New South Wales may not have an indigenous voice to parliament, but in the land councils it has 120 independent indigenous voices to parliament. Free from government funding (and government control), Aboriginal land councils maintain their own membership rolls, and you have to show up to meetings in order to keep your vote. The government provided seed funding and mandates that the councils operate democratically; otherwise, it’s hands-off, and the land councils have been self-supporting since 1998. They raise their own money and set their own priorities. Most are more concerned about improving the lives of their members than with political posturing, virtue signalling, or finding plush government jobs in Canberra.
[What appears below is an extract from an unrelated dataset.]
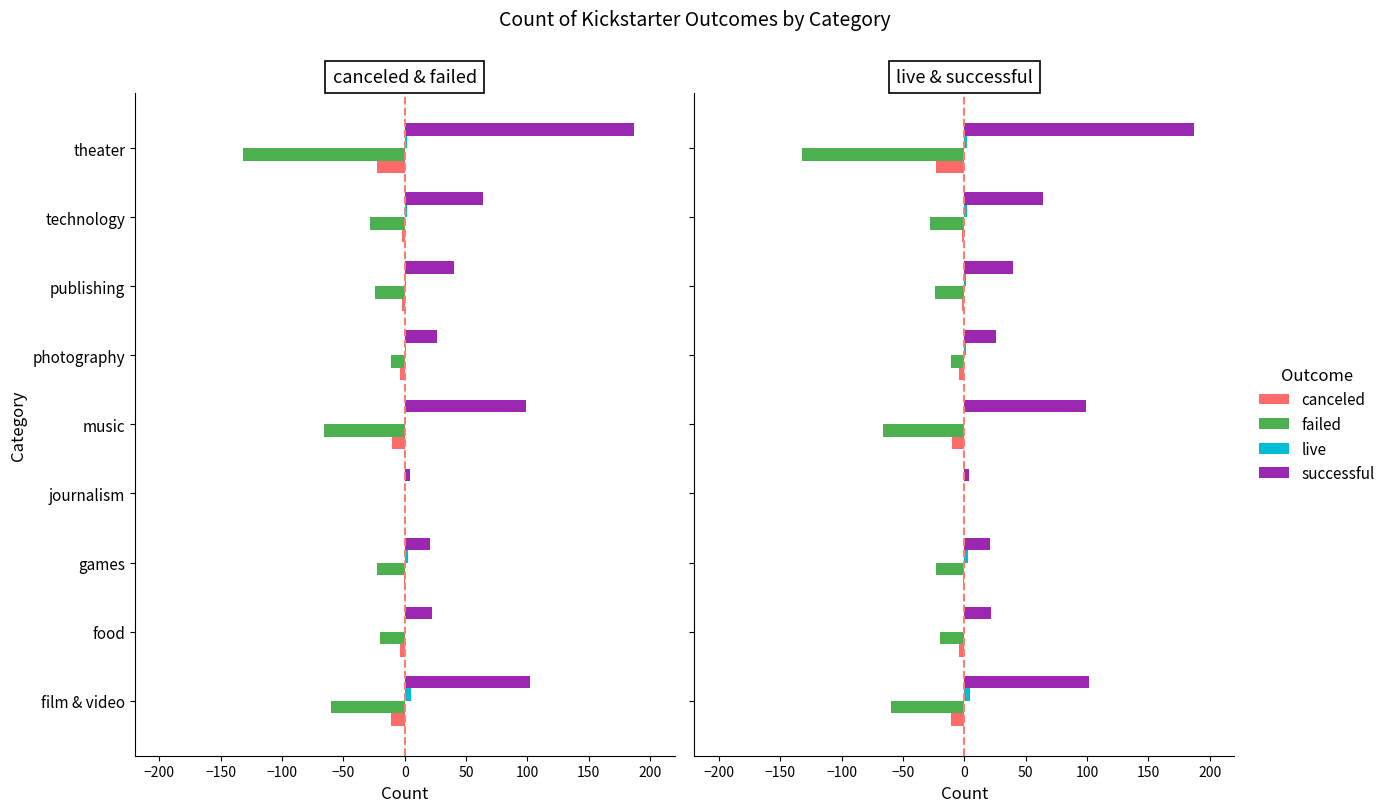

Between film & video and journalism, which series saw the biggest shift?

successful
Free from postcolonial preconceptions, the La Perouse Land Council’s headline cultural project is restoring a historic church. A Christian church.

Australia is a democratic country, and indigenous Australians should have a voice in it. In New South Wales, they already do. Like the union voice, the Catholic voice, the Jewish voice, the Muslim voice, the business voice, the doctors’ voice, the LGBT+ voice, and all the other voices, the New South Wales indigenous voice operates through formal, transparent, democratically-constituted membership organisations. In many ways, the indigenous voice is better-governed than any of the others; it truly represents the organised will of its constituents. In Canberra, legions of indigenous rights activists claim to speak for Aboriginal and Torres Strait Islander people, on the theory that they can’t speak for themselves. That’s the theory on which communists claim to speak for world’s workers, and the Greens claim to speak for the Earth itself. It’s a theory that has no place in a democratic constitution. It smacks of Victoria, or worse, New Zealand. If Australia wants to keep its democracy democratic, it should listen to its many indigenous voices, not drown them in an Indigenous Voice.